Twin primes differ by 2: (3,5), (5,7), (11,13), (17,19), (29,31)... Twin Prime Conjecture states infinitely many exist but remains unproven. In 2013, Yitang Zhang proved infinitely many prime pairs differ by ≤70 million, later reduced to 246. Goldbach Conjecture (1742): every even number > 2 is sum of two primes. Examples: 4=2+2, 6=3+3, 8=3+5, 10=5+5. Verified up to 4×10¹⁸ but still unproven.

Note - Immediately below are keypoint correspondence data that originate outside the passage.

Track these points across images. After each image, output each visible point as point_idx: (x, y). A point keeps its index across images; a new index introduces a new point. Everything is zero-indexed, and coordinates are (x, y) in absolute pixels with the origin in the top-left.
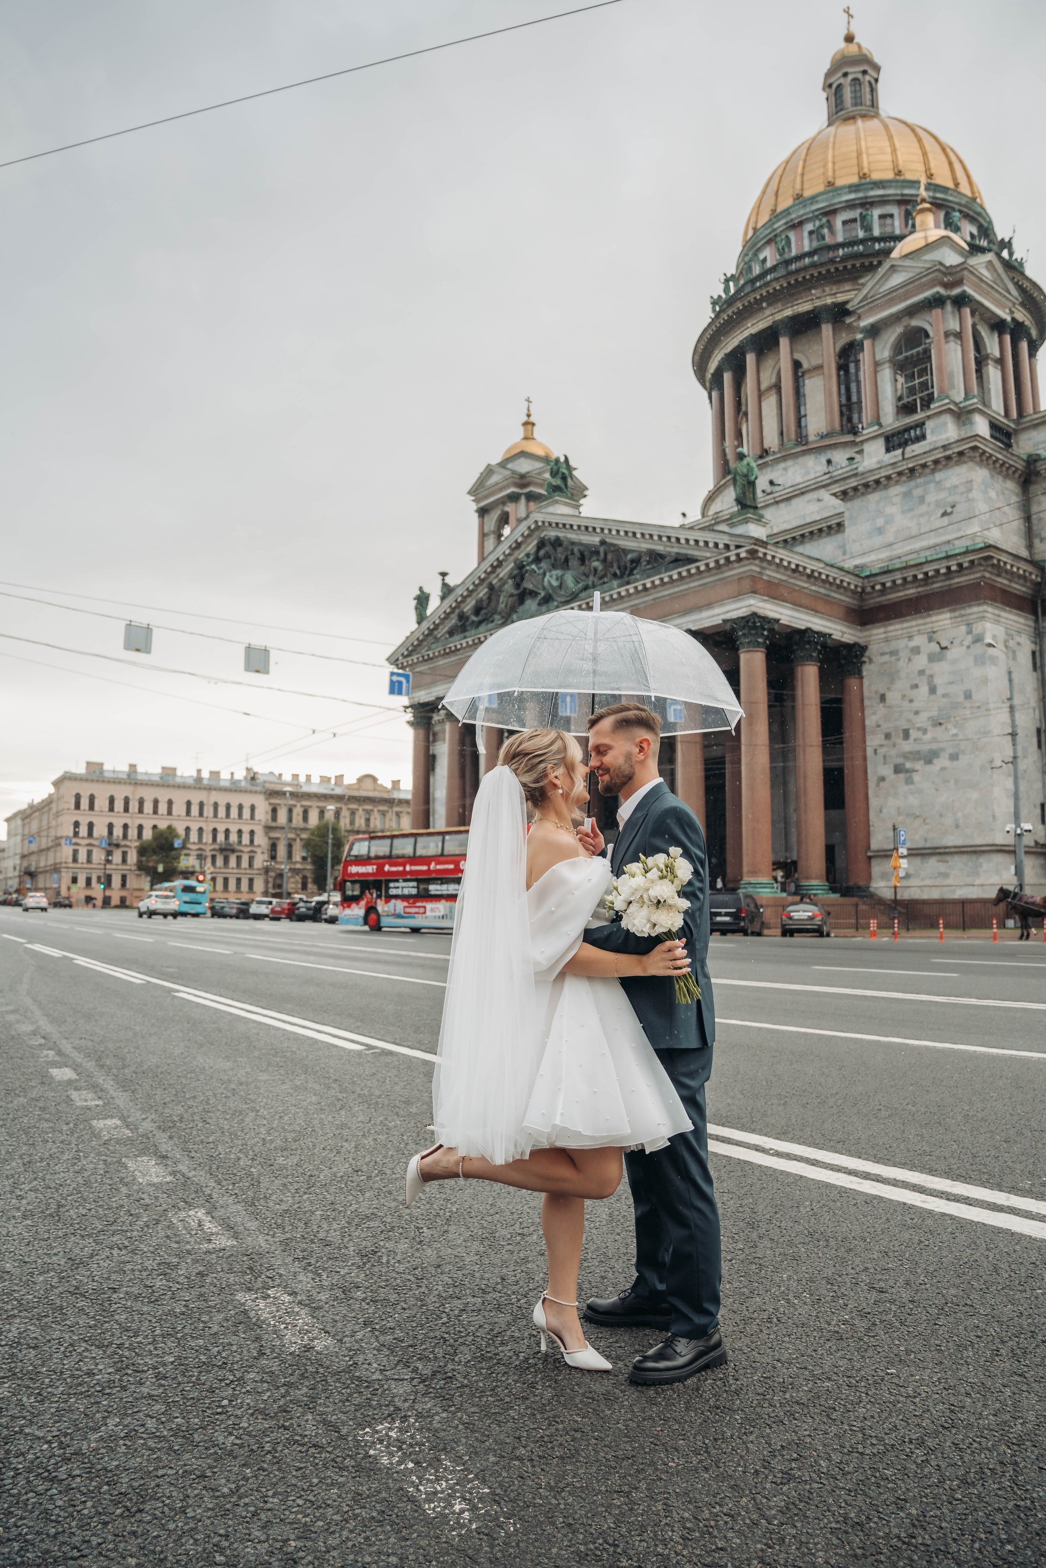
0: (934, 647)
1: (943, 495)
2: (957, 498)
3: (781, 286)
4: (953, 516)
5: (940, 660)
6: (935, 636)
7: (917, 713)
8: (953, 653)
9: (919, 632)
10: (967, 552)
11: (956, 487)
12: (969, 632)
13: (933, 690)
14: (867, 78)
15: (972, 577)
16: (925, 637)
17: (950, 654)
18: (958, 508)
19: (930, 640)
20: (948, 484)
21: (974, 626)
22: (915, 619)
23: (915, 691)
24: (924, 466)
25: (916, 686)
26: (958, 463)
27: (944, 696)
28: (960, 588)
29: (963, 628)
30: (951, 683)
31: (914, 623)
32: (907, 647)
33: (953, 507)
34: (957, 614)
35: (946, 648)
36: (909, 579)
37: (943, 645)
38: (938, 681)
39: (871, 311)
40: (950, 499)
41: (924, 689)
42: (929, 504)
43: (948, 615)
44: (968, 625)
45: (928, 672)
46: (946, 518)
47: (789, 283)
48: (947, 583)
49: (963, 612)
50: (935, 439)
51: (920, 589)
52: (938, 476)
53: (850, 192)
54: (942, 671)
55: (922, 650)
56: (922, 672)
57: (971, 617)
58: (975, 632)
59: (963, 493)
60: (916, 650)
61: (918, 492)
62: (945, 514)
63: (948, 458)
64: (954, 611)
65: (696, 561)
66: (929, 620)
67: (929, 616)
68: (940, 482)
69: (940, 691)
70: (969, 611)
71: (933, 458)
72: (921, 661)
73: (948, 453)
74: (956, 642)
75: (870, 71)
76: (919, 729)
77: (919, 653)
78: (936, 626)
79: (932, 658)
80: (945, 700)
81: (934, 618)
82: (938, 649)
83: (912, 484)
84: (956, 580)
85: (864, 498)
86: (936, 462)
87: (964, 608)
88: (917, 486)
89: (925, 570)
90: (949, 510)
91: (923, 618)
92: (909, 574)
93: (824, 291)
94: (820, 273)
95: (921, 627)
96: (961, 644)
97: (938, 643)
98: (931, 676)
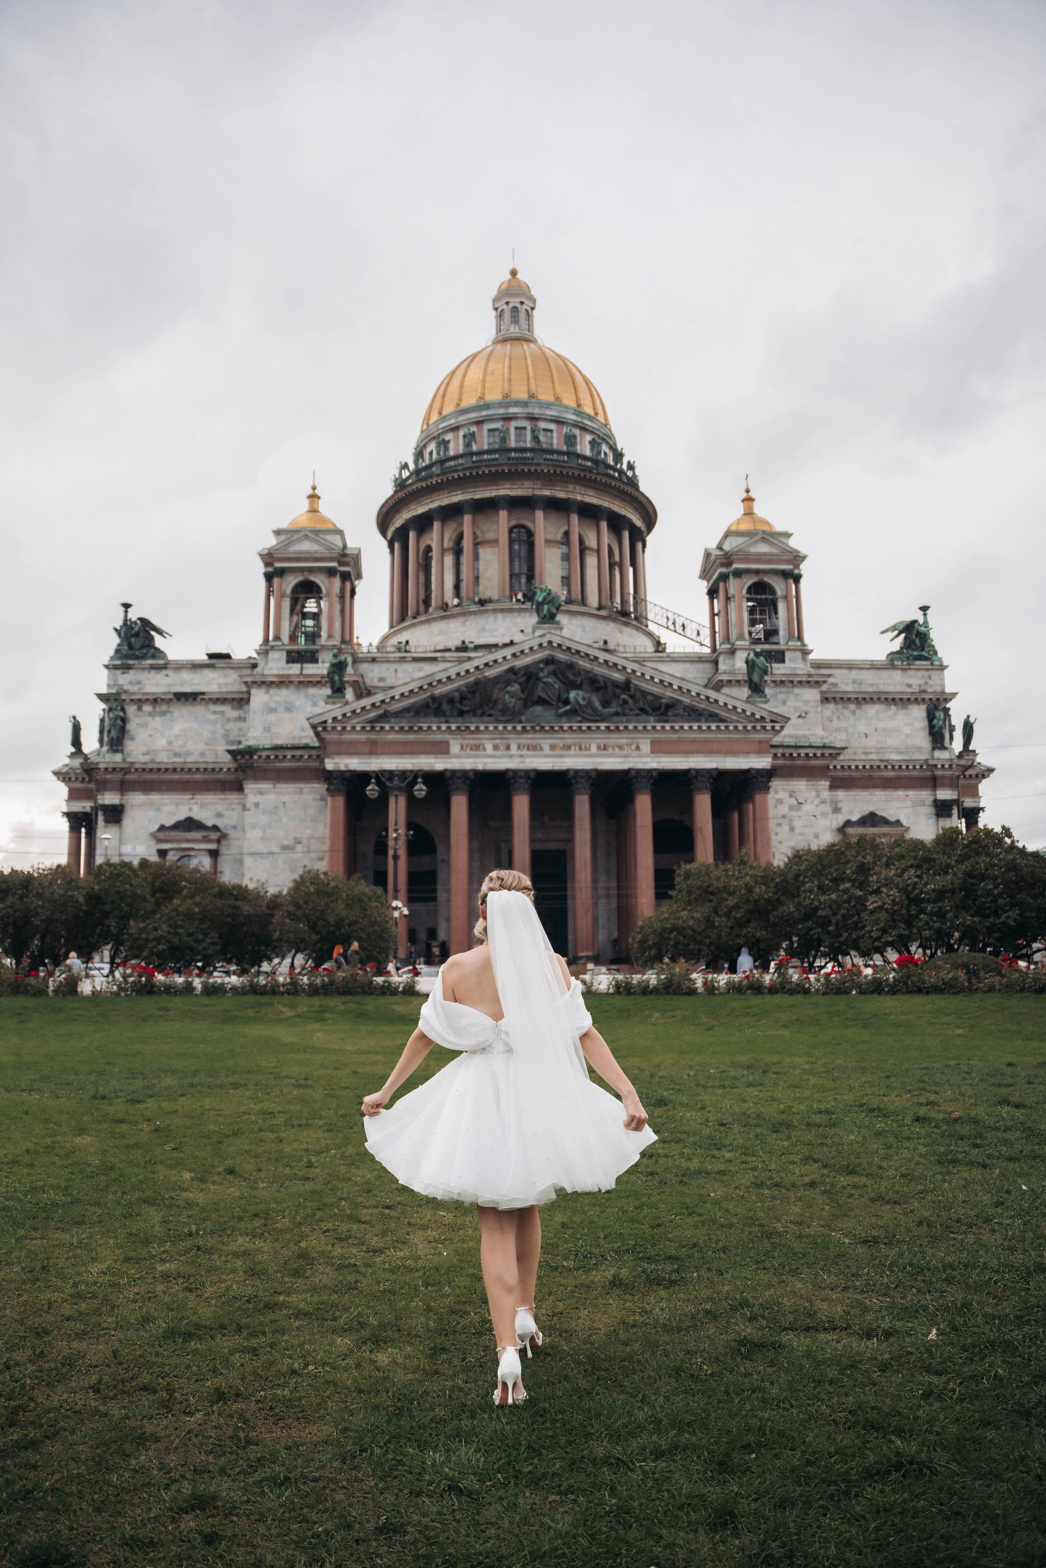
0: (793, 801)
1: (798, 704)
2: (809, 709)
4: (806, 720)
5: (797, 810)
6: (794, 794)
7: (780, 842)
8: (807, 808)
9: (783, 789)
10: (824, 747)
11: (808, 701)
12: (818, 796)
13: (792, 829)
15: (823, 762)
16: (787, 793)
17: (804, 808)
18: (809, 715)
19: (791, 796)
20: (803, 698)
21: (821, 793)
23: (779, 828)
24: (792, 682)
25: (780, 825)
26: (811, 687)
27: (801, 834)
28: (813, 768)
29: (814, 793)
30: (805, 826)
32: (773, 797)
33: (806, 713)
34: (810, 783)
35: (800, 804)
37: (800, 801)
38: (797, 824)
39: (742, 561)
40: (805, 708)
41: (786, 828)
42: (789, 708)
43: (805, 783)
44: (818, 791)
45: (789, 817)
46: (801, 720)
48: (807, 763)
49: (815, 783)
50: (793, 665)
52: (796, 691)
54: (798, 818)
55: (785, 801)
56: (784, 817)
57: (820, 787)
58: (821, 796)
59: (812, 707)
60: (780, 801)
61: (781, 697)
62: (800, 716)
63: (808, 682)
64: (809, 781)
66: (791, 783)
67: (792, 780)
68: (797, 695)
69: (797, 830)
70: (819, 783)
71: (799, 679)
72: (784, 809)
74: (809, 801)
77: (782, 803)
78: (796, 788)
79: (791, 808)
80: (800, 837)
81: (795, 783)
82: (795, 803)
83: (778, 690)
84: (811, 763)
86: (800, 682)
87: (817, 780)
88: (780, 693)
89: (799, 752)
90: (803, 715)
91: (788, 781)
92: (788, 752)
95: (785, 787)
96: (812, 802)
97: (796, 799)
98: (791, 820)
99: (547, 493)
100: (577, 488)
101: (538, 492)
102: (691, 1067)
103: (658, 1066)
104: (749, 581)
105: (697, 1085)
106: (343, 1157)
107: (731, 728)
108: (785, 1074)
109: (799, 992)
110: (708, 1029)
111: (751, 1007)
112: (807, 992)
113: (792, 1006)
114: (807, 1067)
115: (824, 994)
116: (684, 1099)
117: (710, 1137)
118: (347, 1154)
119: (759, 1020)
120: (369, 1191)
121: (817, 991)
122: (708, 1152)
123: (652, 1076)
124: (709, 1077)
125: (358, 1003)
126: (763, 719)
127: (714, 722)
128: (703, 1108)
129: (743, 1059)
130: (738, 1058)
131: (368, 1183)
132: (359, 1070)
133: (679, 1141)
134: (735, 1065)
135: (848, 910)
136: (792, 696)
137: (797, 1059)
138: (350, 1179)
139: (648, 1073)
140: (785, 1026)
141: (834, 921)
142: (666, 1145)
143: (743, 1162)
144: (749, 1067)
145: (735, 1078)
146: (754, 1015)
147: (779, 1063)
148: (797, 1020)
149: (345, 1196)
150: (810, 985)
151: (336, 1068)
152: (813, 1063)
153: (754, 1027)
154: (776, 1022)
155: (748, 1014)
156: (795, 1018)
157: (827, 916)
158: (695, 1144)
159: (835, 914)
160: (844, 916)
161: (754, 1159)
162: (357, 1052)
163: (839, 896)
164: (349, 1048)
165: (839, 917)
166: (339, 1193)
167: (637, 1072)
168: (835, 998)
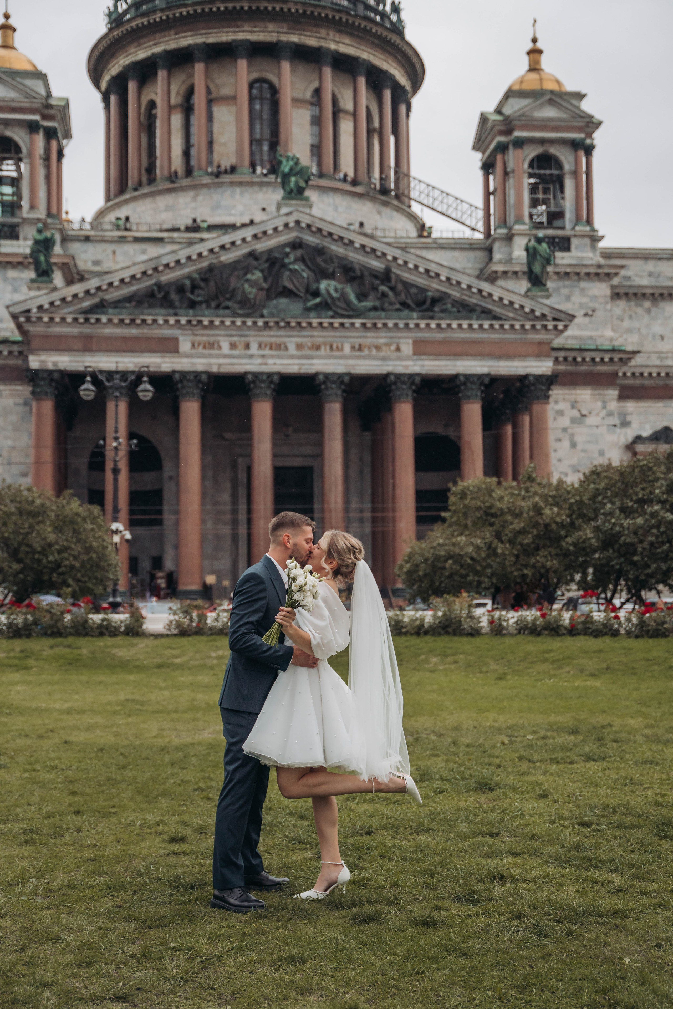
0: (575, 413)
1: (585, 300)
2: (596, 305)
4: (593, 319)
5: (580, 423)
6: (577, 405)
7: (560, 460)
8: (591, 420)
9: (564, 400)
10: (614, 350)
11: (596, 297)
12: (604, 407)
13: (573, 445)
16: (569, 404)
17: (589, 421)
18: (597, 314)
19: (573, 407)
20: (590, 293)
21: (608, 404)
22: (563, 389)
23: (558, 445)
24: (578, 274)
25: (559, 440)
27: (583, 451)
28: (599, 375)
29: (599, 404)
30: (588, 442)
31: (561, 392)
32: (553, 409)
33: (594, 311)
34: (596, 392)
35: (584, 416)
37: (584, 413)
38: (579, 439)
40: (592, 305)
41: (566, 443)
42: (574, 304)
43: (589, 392)
44: (604, 402)
45: (569, 431)
46: (587, 319)
48: (592, 368)
49: (601, 392)
51: (570, 368)
52: (583, 284)
54: (581, 432)
55: (566, 413)
56: (565, 430)
57: (607, 397)
58: (608, 407)
59: (601, 304)
60: (561, 413)
61: (565, 291)
62: (586, 315)
63: (597, 274)
64: (595, 389)
66: (573, 392)
67: (575, 389)
68: (583, 290)
69: (579, 447)
70: (607, 392)
71: (587, 270)
72: (565, 422)
73: (600, 271)
74: (594, 413)
77: (563, 416)
78: (579, 398)
79: (573, 421)
80: (583, 454)
81: (578, 392)
82: (578, 415)
83: (561, 283)
84: (598, 368)
86: (588, 274)
88: (565, 286)
90: (590, 313)
91: (569, 389)
92: (570, 355)
95: (567, 397)
96: (597, 415)
97: (579, 411)
98: (572, 435)
99: (294, 39)
100: (332, 34)
101: (284, 38)
102: (499, 731)
103: (457, 728)
104: (532, 152)
105: (521, 758)
106: (49, 892)
107: (507, 327)
108: (627, 742)
109: (605, 634)
110: (500, 679)
111: (551, 651)
112: (615, 634)
113: (600, 651)
114: (648, 732)
115: (637, 637)
116: (511, 780)
117: (577, 847)
118: (55, 885)
119: (560, 668)
120: (89, 964)
121: (629, 633)
122: (584, 874)
123: (455, 743)
124: (530, 746)
125: (69, 646)
126: (544, 316)
127: (487, 319)
128: (544, 796)
129: (560, 719)
130: (553, 718)
131: (87, 945)
132: (72, 738)
133: (535, 853)
134: (559, 729)
135: (657, 537)
136: (577, 291)
137: (632, 722)
138: (57, 938)
139: (449, 740)
140: (593, 675)
141: (639, 549)
142: (519, 860)
143: (643, 893)
144: (574, 732)
145: (564, 748)
146: (553, 662)
147: (610, 725)
148: (608, 668)
149: (49, 977)
150: (620, 624)
151: (40, 737)
152: (653, 727)
153: (555, 676)
154: (582, 671)
155: (545, 660)
156: (604, 665)
157: (632, 544)
158: (558, 858)
159: (641, 542)
160: (652, 544)
161: (655, 886)
162: (68, 712)
163: (646, 520)
164: (58, 706)
165: (646, 545)
166: (39, 972)
167: (433, 737)
168: (651, 642)
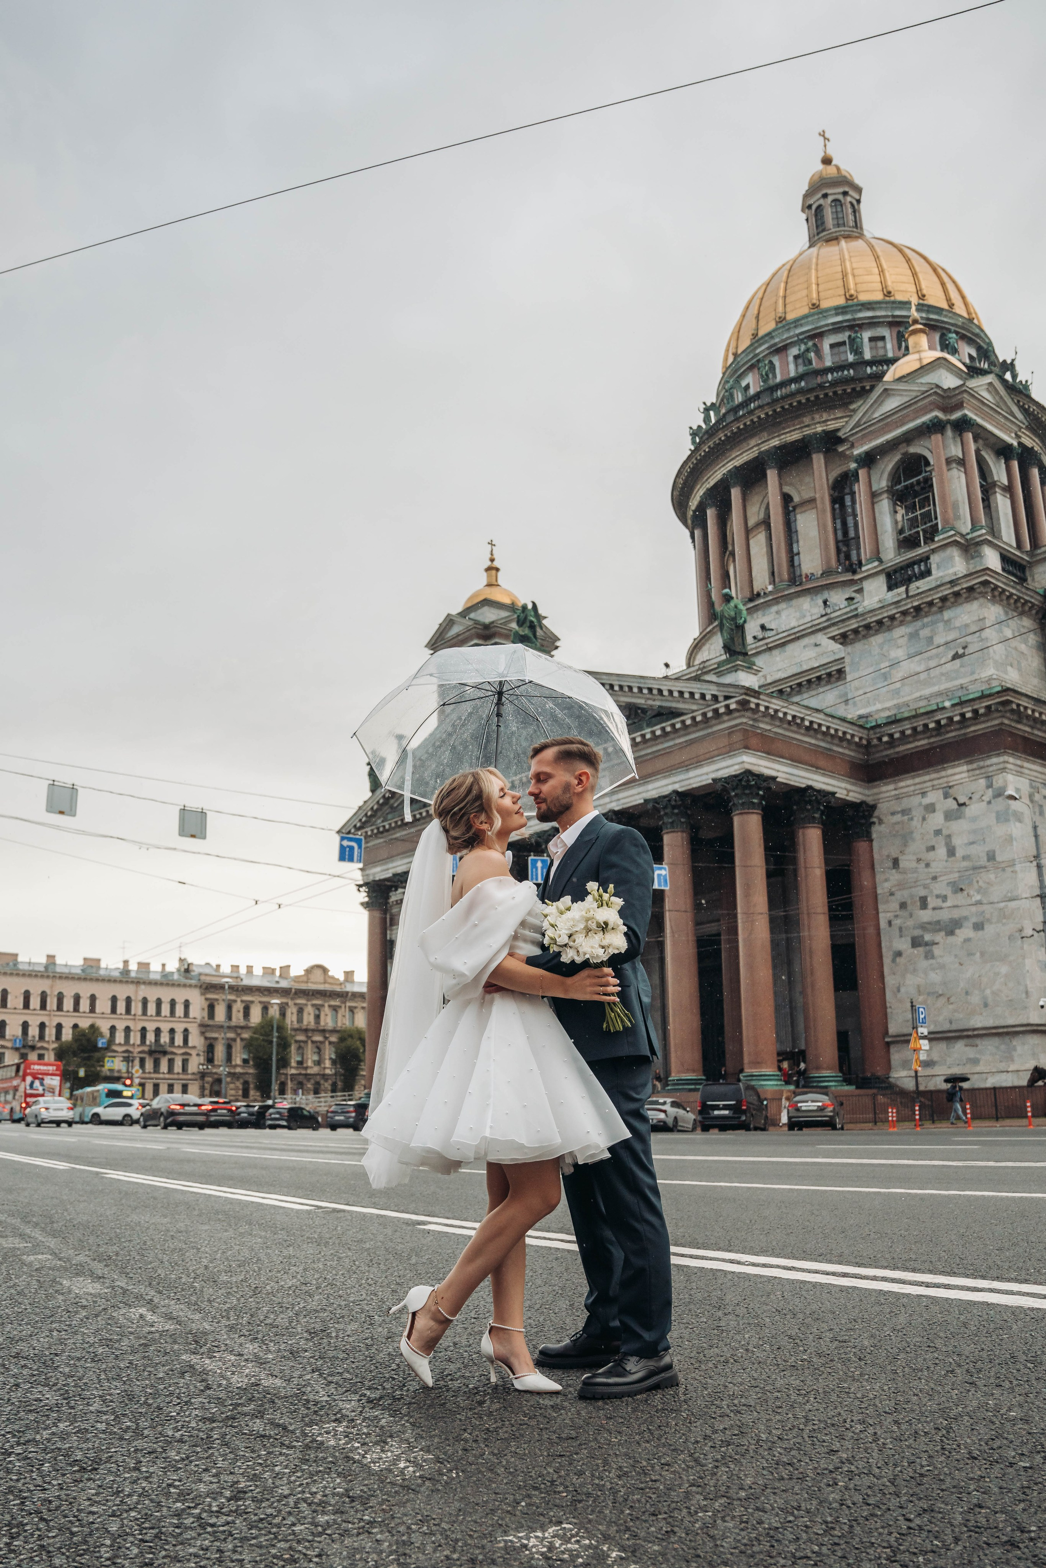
0: (951, 804)
1: (953, 635)
2: (969, 638)
3: (767, 414)
4: (965, 658)
5: (957, 818)
6: (950, 791)
7: (935, 878)
8: (973, 809)
9: (934, 788)
10: (983, 697)
11: (967, 626)
12: (990, 786)
13: (951, 852)
14: (849, 199)
15: (989, 724)
16: (941, 792)
17: (969, 811)
18: (971, 650)
19: (946, 796)
20: (957, 623)
21: (995, 779)
22: (928, 773)
23: (932, 853)
24: (931, 604)
25: (932, 848)
26: (968, 600)
27: (965, 858)
28: (976, 738)
29: (982, 782)
30: (971, 843)
31: (927, 778)
32: (920, 804)
33: (964, 648)
34: (975, 766)
35: (964, 804)
36: (920, 729)
37: (961, 801)
38: (957, 841)
39: (866, 437)
40: (961, 640)
41: (942, 851)
42: (938, 646)
43: (965, 768)
44: (987, 777)
45: (945, 832)
46: (957, 661)
47: (775, 411)
48: (963, 732)
49: (981, 764)
50: (941, 574)
51: (932, 740)
52: (947, 615)
53: (837, 314)
54: (960, 831)
55: (938, 807)
56: (938, 832)
57: (991, 769)
58: (995, 785)
59: (974, 633)
60: (931, 808)
61: (925, 633)
62: (956, 657)
63: (957, 594)
64: (971, 762)
65: (682, 714)
66: (943, 773)
67: (944, 769)
68: (949, 621)
69: (959, 853)
70: (988, 762)
71: (940, 595)
72: (937, 820)
73: (956, 589)
74: (976, 797)
75: (851, 193)
76: (938, 896)
77: (934, 811)
78: (952, 781)
79: (949, 816)
80: (965, 864)
81: (950, 772)
82: (955, 806)
83: (919, 624)
84: (972, 729)
85: (865, 641)
86: (944, 599)
87: (983, 759)
88: (924, 626)
89: (937, 718)
90: (961, 651)
91: (938, 771)
93: (813, 419)
94: (808, 399)
95: (935, 782)
96: (981, 799)
97: (955, 799)
98: (949, 836)
136: (941, 625)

RSA Encryption and Practical Applications

RSA encryption, core of internet security, relies on easy multiplication but hard factorization of large primes. Key generation: ① Choose large primes p, q (1024+ bits each). ② Calculate n = p×q (public). ③ Calculate φ(n) = (p-1)(q-1). ④ Choose public exponent e coprime to φ(n) (usually 65537). ⑤ Calculate private exponent d where e×d ≡ 1 (mod φ(n)). Public key: (n,e), private key: (n,d). Encrypt: C = M^e mod n, Decrypt: M = C^d mod n. Factoring n to find p,q would break encryption, but factoring hundreds of digits takes millions of years. Other applications: prime hash table sizes reduce collisions, cicada 13/17-year cycles avoid predator overlap, prime rhythms in music.